(Provided records Opens)
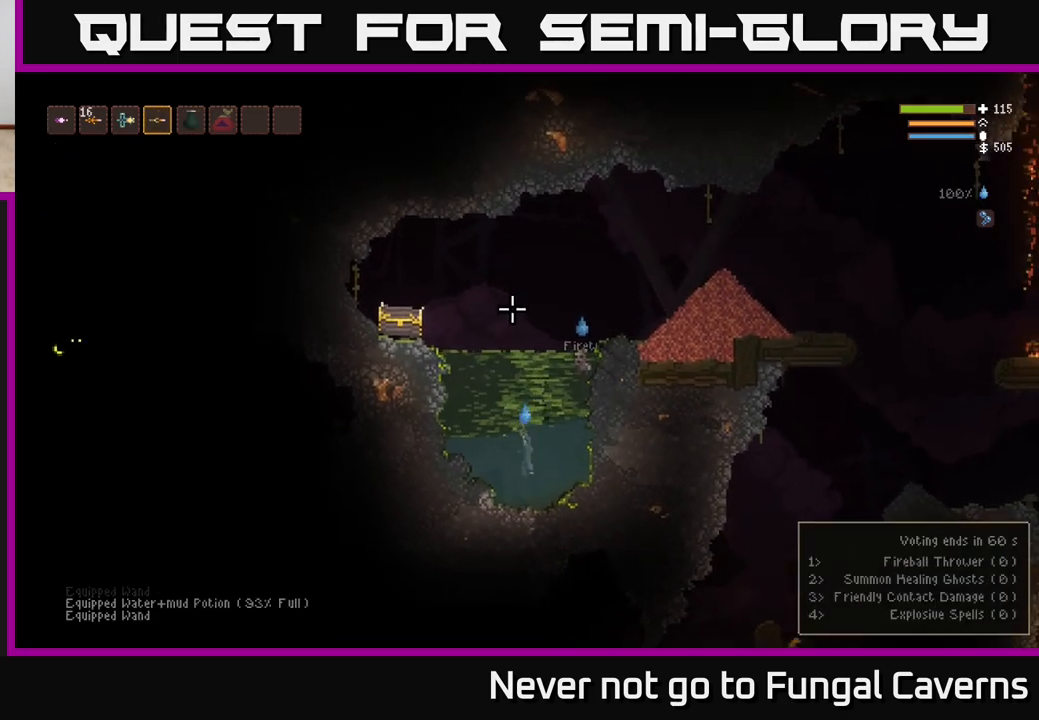
{"buttons": ["L2"], "left_stick": "left", "right_stick": "left", "events": [[250, "right_stick", "up-left"], [283, "left_stick", "left"], [450, "right_stick", "left"]]}
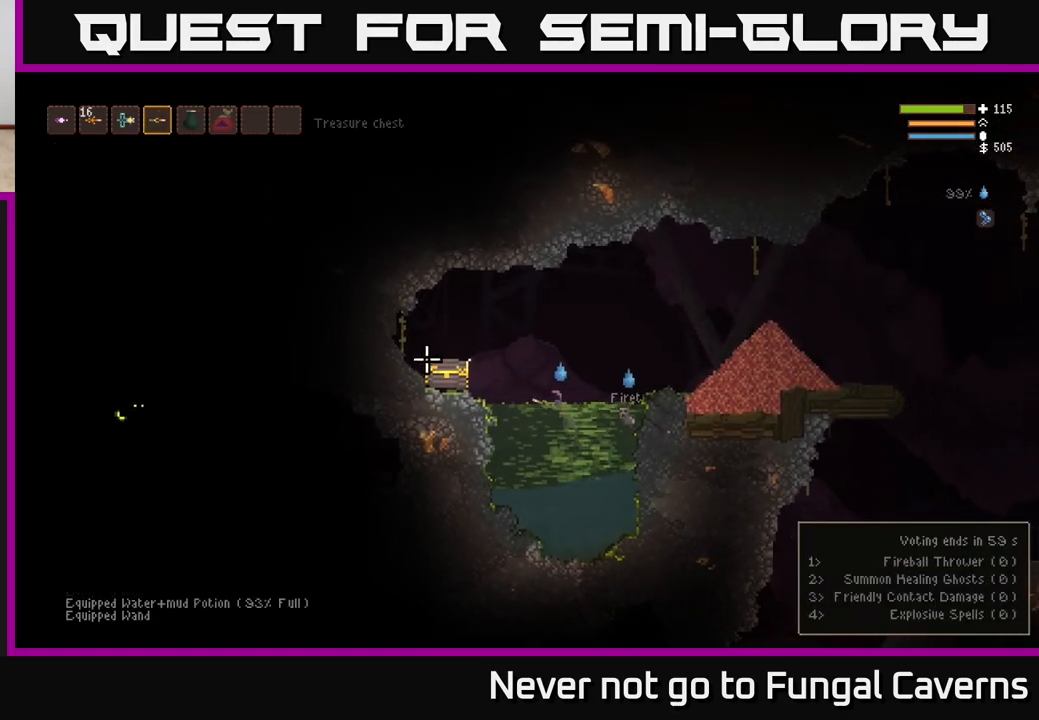
{"buttons": [], "left_stick": "left", "right_stick": "left", "events": [[183, "L2", "up"], [333, "L2", "down"], [400, "L2", "up"]]}
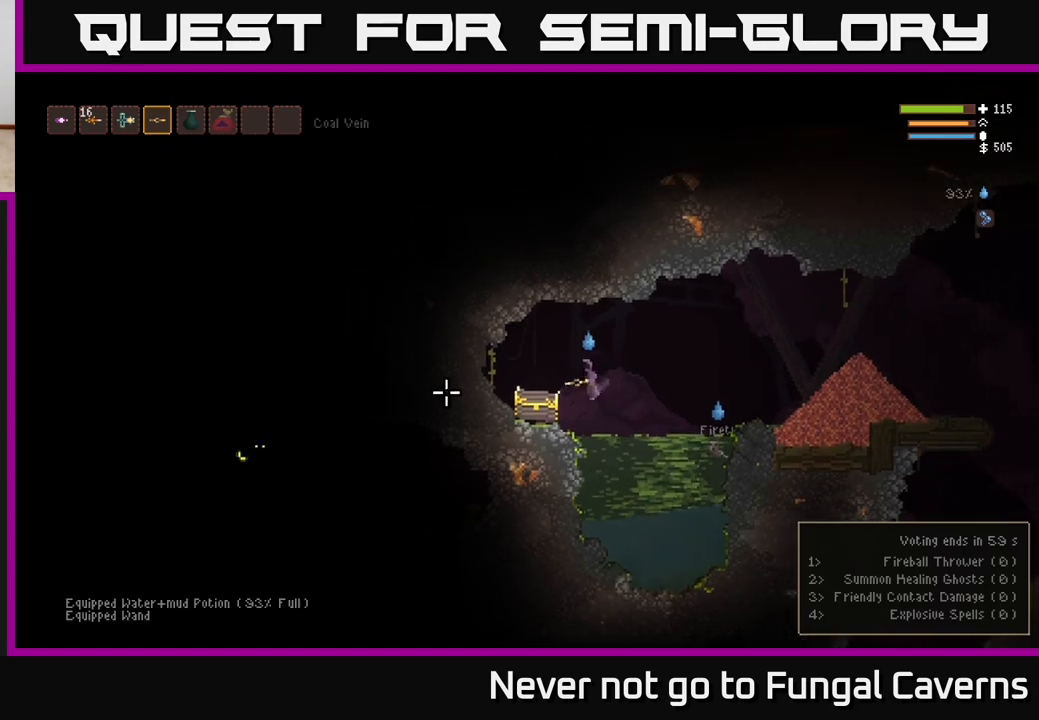
{"buttons": [], "left_stick": "center", "right_stick": "center", "events": [[50, "right_stick", "center"], [233, "left_stick", "center"], [250, "A", "down"], [383, "A", "up"]]}
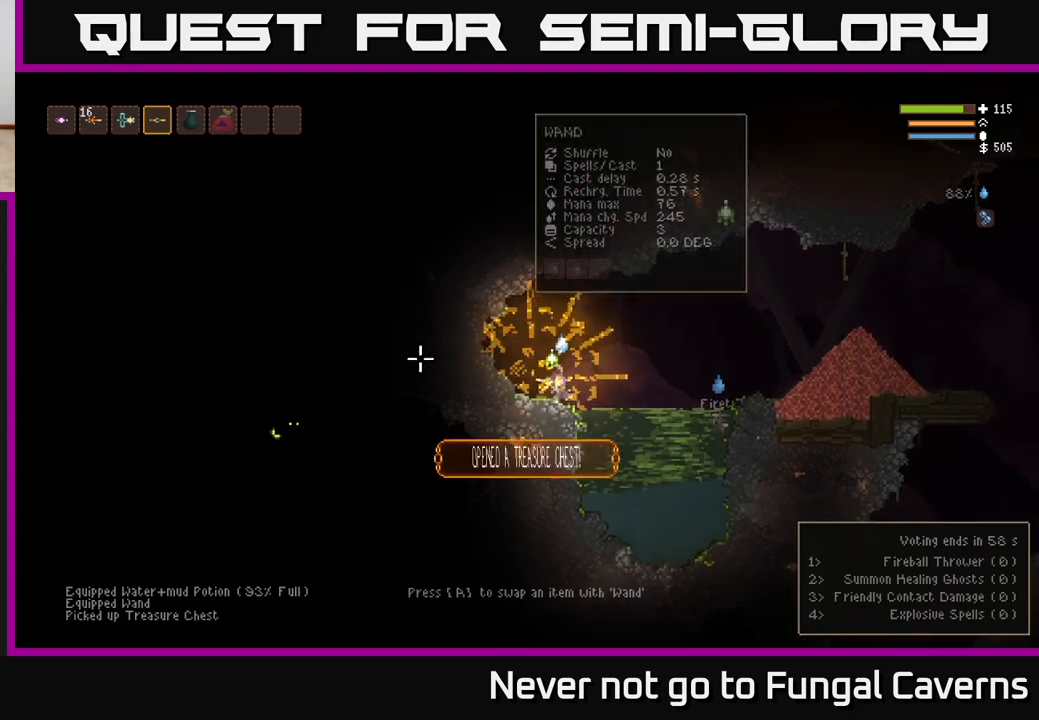
{"buttons": [], "left_stick": "center", "right_stick": "center", "events": []}
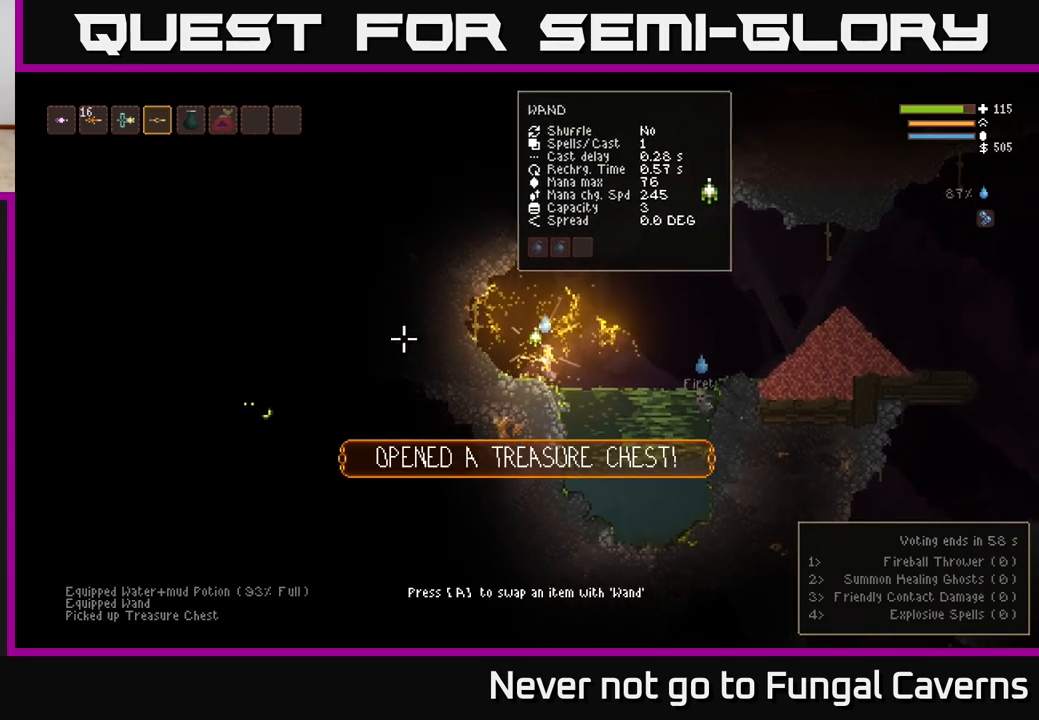
{"buttons": [], "left_stick": "center", "right_stick": "center", "events": [[283, "L2", "down"], [383, "L2", "up"], [400, "A", "down"], [500, "A", "up"]]}
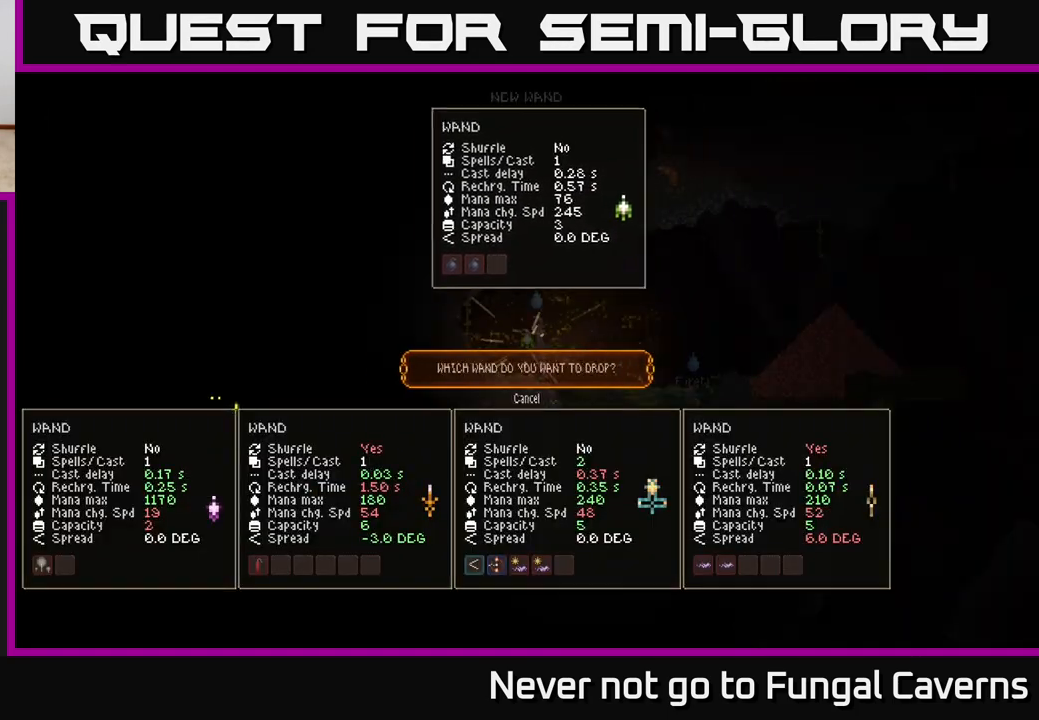
{"buttons": [], "left_stick": "center", "right_stick": "center", "events": []}
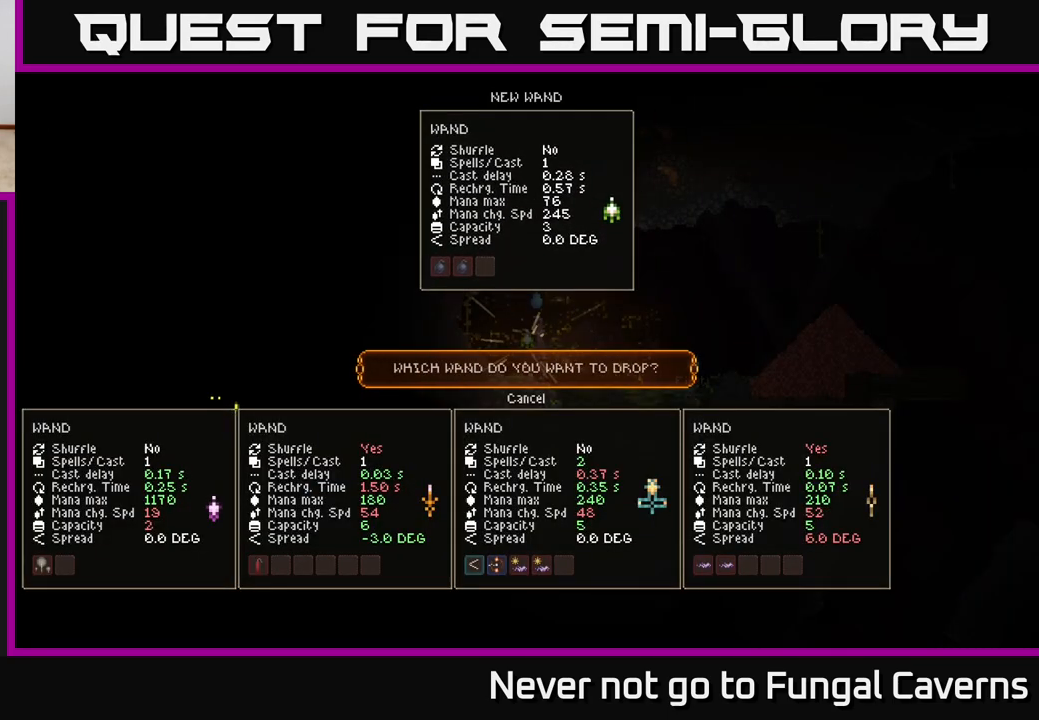
{"buttons": [], "left_stick": "center", "right_stick": "center", "events": []}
(Provided records Closes)
Exercise instructions:
Your reply must contain each entry exactly as written and no pictures.

Finished task:
{"buttons": ["L2"], "left_stick": "left", "right_stick": "left", "events": [[250, "right_stick", "up-left"], [283, "left_stick", "left"], [450, "right_stick", "left"]]}
{"buttons": [], "left_stick": "left", "right_stick": "left", "events": [[183, "L2", "up"], [333, "L2", "down"], [400, "L2", "up"]]}
{"buttons": [], "left_stick": "center", "right_stick": "center", "events": [[50, "right_stick", "center"], [233, "left_stick", "center"], [250, "A", "down"], [383, "A", "up"]]}
{"buttons": [], "left_stick": "center", "right_stick": "center", "events": []}
{"buttons": [], "left_stick": "center", "right_stick": "center", "events": [[283, "L2", "down"], [383, "L2", "up"], [400, "A", "down"], [500, "A", "up"]]}
{"buttons": [], "left_stick": "center", "right_stick": "center", "events": []}
{"buttons": [], "left_stick": "center", "right_stick": "center", "events": []}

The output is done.